Stage 4.  This is the stage that Matt and I fantasize about the most– the one where they go off to college or on missions and we only have our very own messes to clean up at home.  I obviously have no real experience with this stage either and I know that like every other stage, it is fraught with challenges.  Adult children still make lots of dumb decisions and come face to face with a cruel world, and you probably struggle with how much to help and how much to let them struggle.  I imagine it is a stage of worry and anxiety with respect to your children, and perhaps a little longing to be more a part of their lives.

However, I promise that when I am in stage 4 parenting, I will not miss stage 1 and 2 parenting.  Will I miss my children and the joys that were a part of that stage?  Absolutely.  I will sometimes crave the sweet little newborn head that fits just right in the crook of my neck.  I’ll miss the eyes that stare up at me with unending trust and love while the baby nurses.  I’ll miss the giggling, the tickling, the hugs and kisses, the holding hands.  Oh, the holding hands.  It’s one of my favorite things– how they reach up for your hand instinctively as you walk them to preschool or through the Costco parking lot, how they choose to be connected to you.  I’ll miss looking over and seeing them sitting on the couch with their arms around each other reading a book together.  In short, there are plenty of things I’ll miss.

But I won’t miss what I’m complaining about in each stage.  I can’t imagine myself in my golden years reaching for the TV remote and wishing that someone had hidden it under the couch cushions.  I won’t walk into a room to find it exactly the way I left it and then wish that there were Legos and wrappers from sneaked food on the floor.  I won’t do a project from start to finish and wish I had been interrupted for 3 diaper changes and argument arbitration.  I’ll admit that I sometimes might think it’s too quiet.  Maybe.

So in summary, when young mothers whine about their exhausting struggles, please don’t tell us that we’ll miss them when our children are grown.  Should we wish it all away?  No.  Should we cherish the parts we love in every stage we’re in?  Absolutely. We will miss our children and the loveliest points of parenthood (and of course there will be new challenges at every stage), but we’ll happily kiss the hard parts goodbye.  President Monson says I’m wrong.
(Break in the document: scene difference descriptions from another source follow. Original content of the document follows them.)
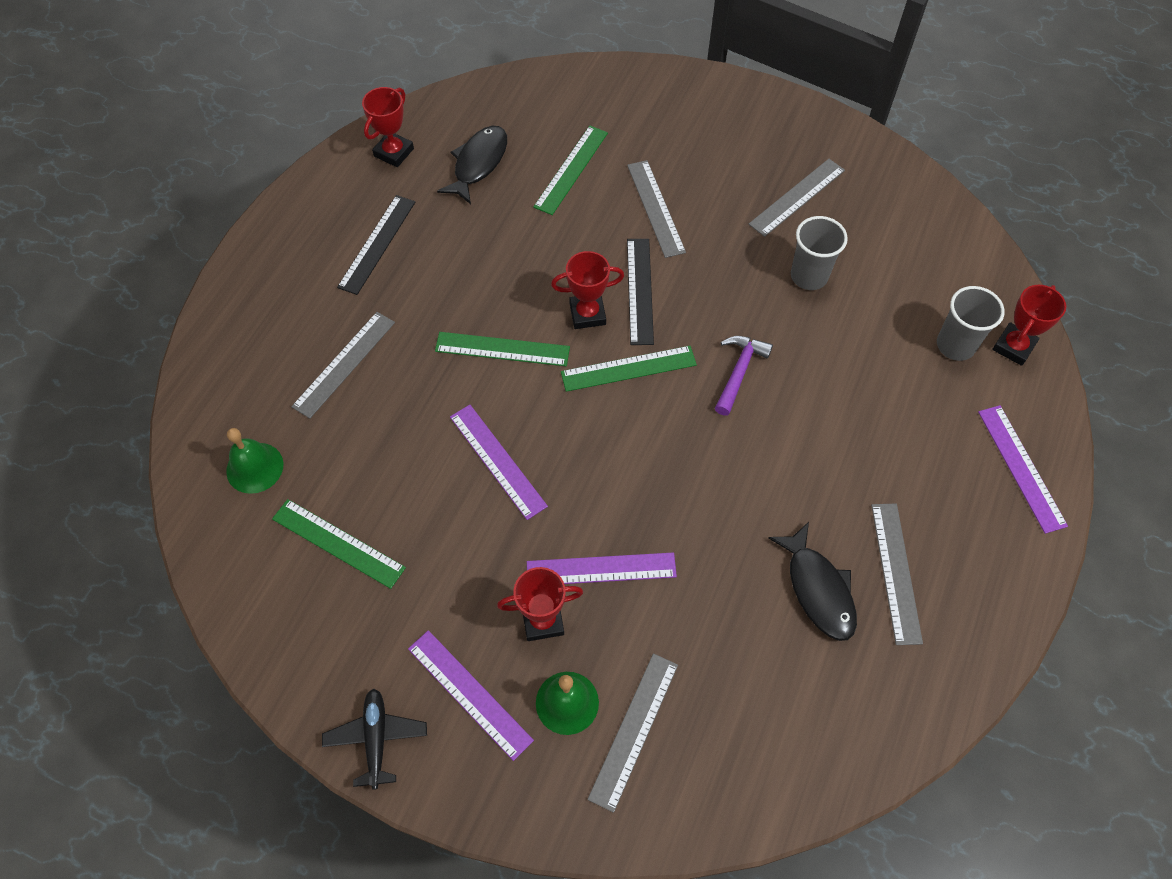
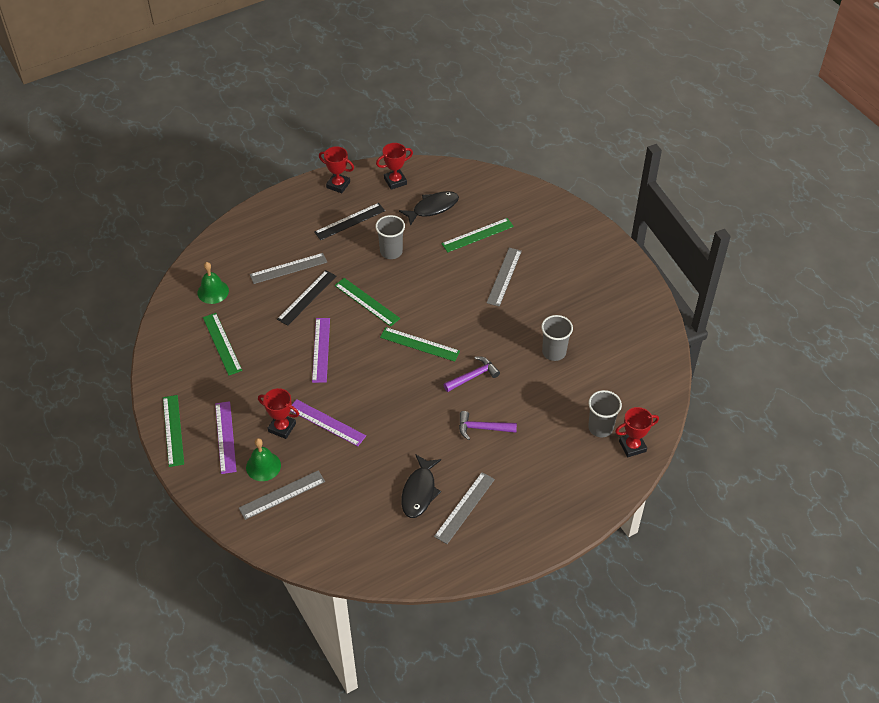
camera: 35 degrees right, 10 degrees down
black plane [322,688,427,790] -> green ruler [163,395,184,467]
red trophy [551,251,624,329] -> red trophy moved to [319,146,354,193]
black ruler [627,239,654,345] -> black ruler moved to [277,270,336,326]
grey ruler [749,159,845,237] -> none
purple ruler [978,405,1068,534] -> none
none -> grey cup [375,215,405,259]
none -> purple hammer [459,411,517,440]

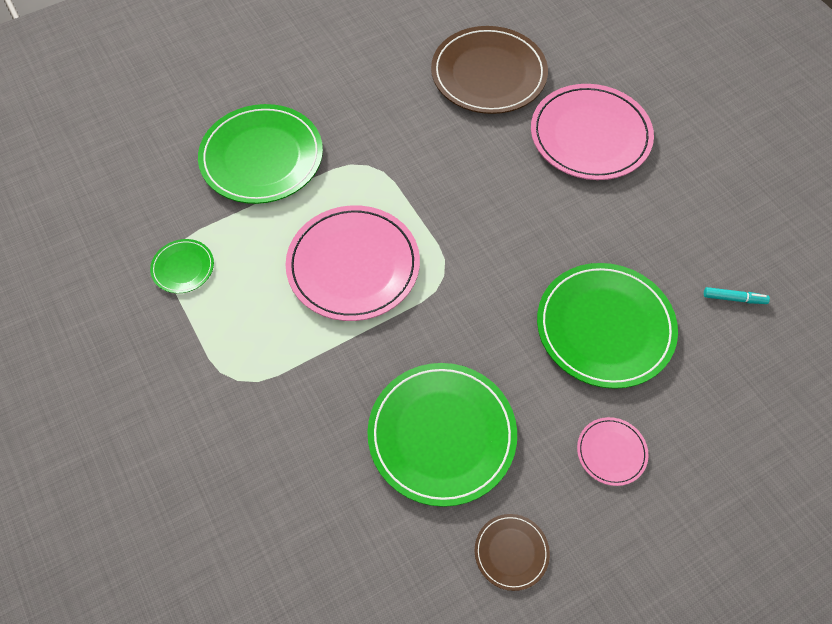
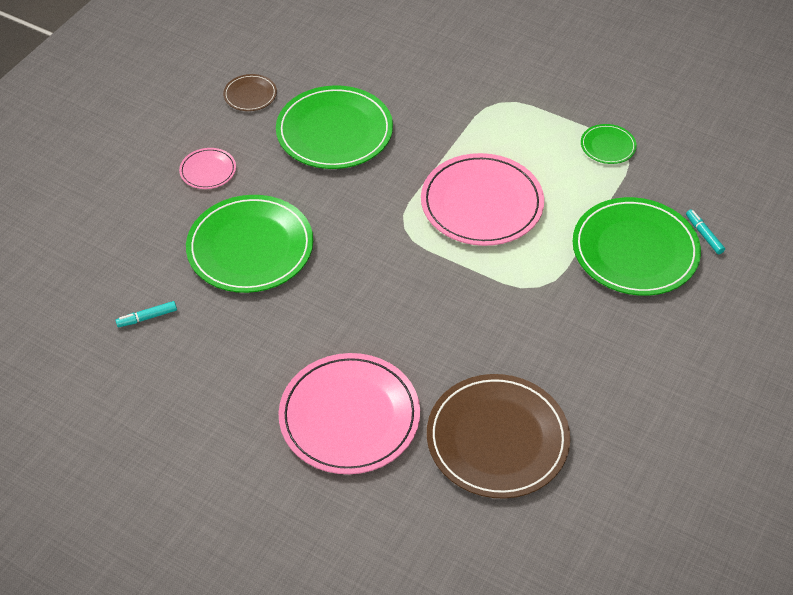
camera: 150 degrees right, 10 degrees down
none -> turquoise marker [686,209,725,254]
“If you are still in the process of raising children, be aware that the tiny fingerprints that show up on almost every newly cleaned surface, the toys scattered about the house, the piles and piles of laundry to be tackled will disappear all too soon and that you will—to your surprise—miss them profoundly.”

I can’t help but think that when he says “them,” he means the children, and not the fingerprints and laundry. Am I delusional? What do you think?